Na década de 80, o então presidente do Zimbábue Robert Mugabe se via em maus lençóis. Para dar uma satisfação à população com relação ao estado de crise, passou a recorrer ao argumento de que “forças ocidentais” conspiravam continuamente contra a sua gestão. Uma década antes, o presidente da maior potência ocidental, os Estados Unidos, fizera um discurso semelhante. Segundo o mandatário, havia “forças ocultas” conspirando e sabotando o seu governo. O resultado? Uma investigação comprovara que, na verdade, era o próprio presidente o cabeça por trás desse esquema. O “esquema” ficou conhecido como “Watergate” e a “força oculta” era comandada pelo próprio presidente, Richard Nixon.
Nessa mesma década de Nixon, Isabela Perón, na Argentina, também lançou mão das suas “forças ocultas” ao justificar o endurecimento do regime, declarando estado de sítio. No Irã, Khomeini desmantelava a credibilidade do governo do Xá, mostrando que havia “forças ocultas” envolvidas (uma delas, os EUA, viveria uma relação ambígua também com o regime dos aiatolás). “Forças ocultas” também foram usadas como argumento para grandes tragédias humanas.
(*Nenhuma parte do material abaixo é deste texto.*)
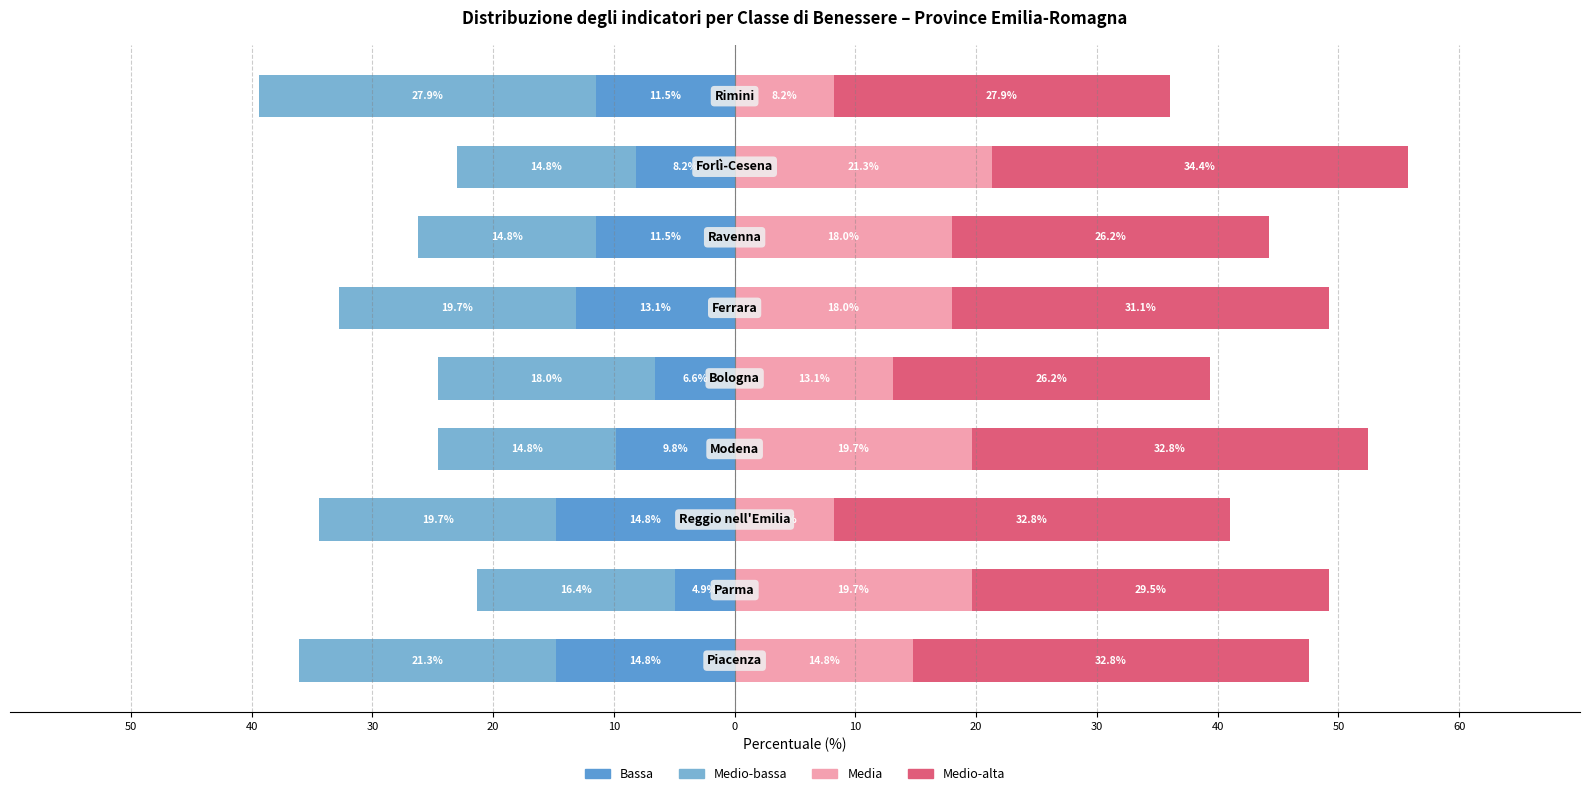

How many data points in Bassa are less than -11?

5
Hitler usou esse argumento ao colocá-las como a “ameaça judia”, desencadeando o flagelo do Holocausto. Após a Segunda Guerra, as tais “forças ocultas” migraram para os nebulosos embates da Guerra Fria entre comunistas e capitalistas pelo mundo afora e passaram a alimentar gradativamente a noção conspiracionista, algo largamente comentado quando do assassinato do presidente norte-americano John F. Kennedy em 1963.
Apenas dois anos antes desse assassinato, Jânio Quadro, então presidente do Brasil, renunciava ao seu cargo citando “forças terríveis” que conspiravam contra o seu governo. O que não ficou tão oculto assim foi a verdadeira intenção do autogolpe com pretensões nada republicanas. Mas Jânio não estava só no uso do argumento. Vargas, antes dele, mencionara “forças ocultas” que culminaram no seu suicídio, os militares da ditadura insistiam em “forças subversivas” como argumento para a máquina repressiva e até mesmo, atualmente, presidentes como Fernando Collor de Melo e seu xará Fernando Henrique Cardoso usaram as tais forças em contextos narrativos, o primeiro no enfrentamento das denúncias de corrupção e o segundo como justificativa para dificuldades de governança.
O que tudo isso nos ensina? Políticos recorrem às forças ocultas, terríveis ou opositoras, todas as vezes em que foram frustrados em suas maquinações ilegais ou perversas ou quando confrontados com as consequências das suas intenções ou medidas. Geralmente, esse recurso narrativo serve para colocar um governante na posição de vítima e nessa posição aparece como um coitado, um herói incompreendido ou como mártir perseguido e aí entra a cuidadosa modelagem dessa perseguição sob o uso oportunista de estereótipos que nada tem a ver, na verdade, com as verdadeiras causas.
Mas não só. Há políticos que acreditam piamente que dividir o que é pertinente à gestão pública em sinecuras, cargos, prebendas e afins entre agentes políticos de diferentes poderes é a receita infalível para garantir a “harmonia”, a “governabilidade” e fazer passar qualquer boiada pela porteira, mesmo que seja para legalizar irregularidades ou mesmo medidas para prejudicar por anos ou mesmo décadas o bom e honesto trabalhador comum. Nem sempre isso dá certo. E, quando não dá, as tais forças ocultas e opositoras são chamadas de volta e colocadas como o bode na sala. E sobram espaços ainda para a própria incompetência e a confusão entre o que público e privado. É claro que oposições existem. E precisam existir na democracia. São as regras claras desse jogo, sobretudo quando à luz do sol que, sem dúvidas, é o melhor detergente.
Paulo Cotias, professor, historiador, escritor e psicanalista.